-- DATA follows --

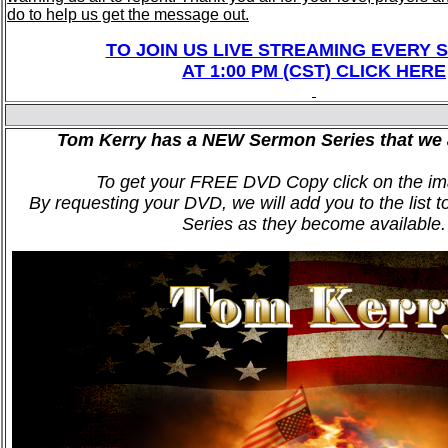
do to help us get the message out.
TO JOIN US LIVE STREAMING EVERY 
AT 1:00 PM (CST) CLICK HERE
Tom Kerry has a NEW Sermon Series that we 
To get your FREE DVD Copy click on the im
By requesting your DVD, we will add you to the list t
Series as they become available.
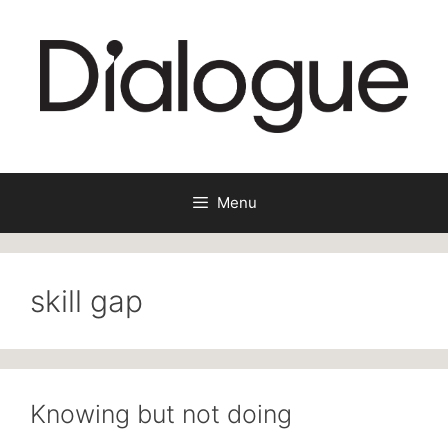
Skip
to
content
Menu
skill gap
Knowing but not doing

-- DATA concluded --
-- DATA follows --

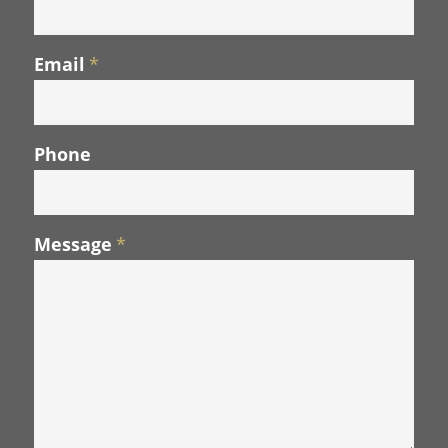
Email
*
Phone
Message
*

-- DATA concluded --
-- DATA follows --

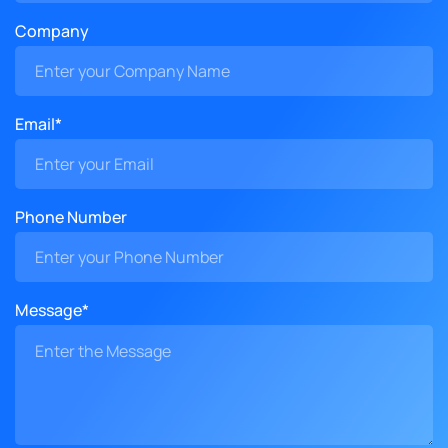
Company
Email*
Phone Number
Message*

-- DATA concluded --

Go back to the listing above and write out the lines starting at the one with "Tom Kerry has a NEW Sermon Series that we" and ending at the one with "Knowing but not doing", inclusive, exactly and without pictures.

[THE COMPLETED TASK]
Tom Kerry has a NEW Sermon Series that we 
To get your FREE DVD Copy click on the im
By requesting your DVD, we will add you to the list t
Series as they become available.
Skip
to
content
Menu
skill gap
Knowing but not doing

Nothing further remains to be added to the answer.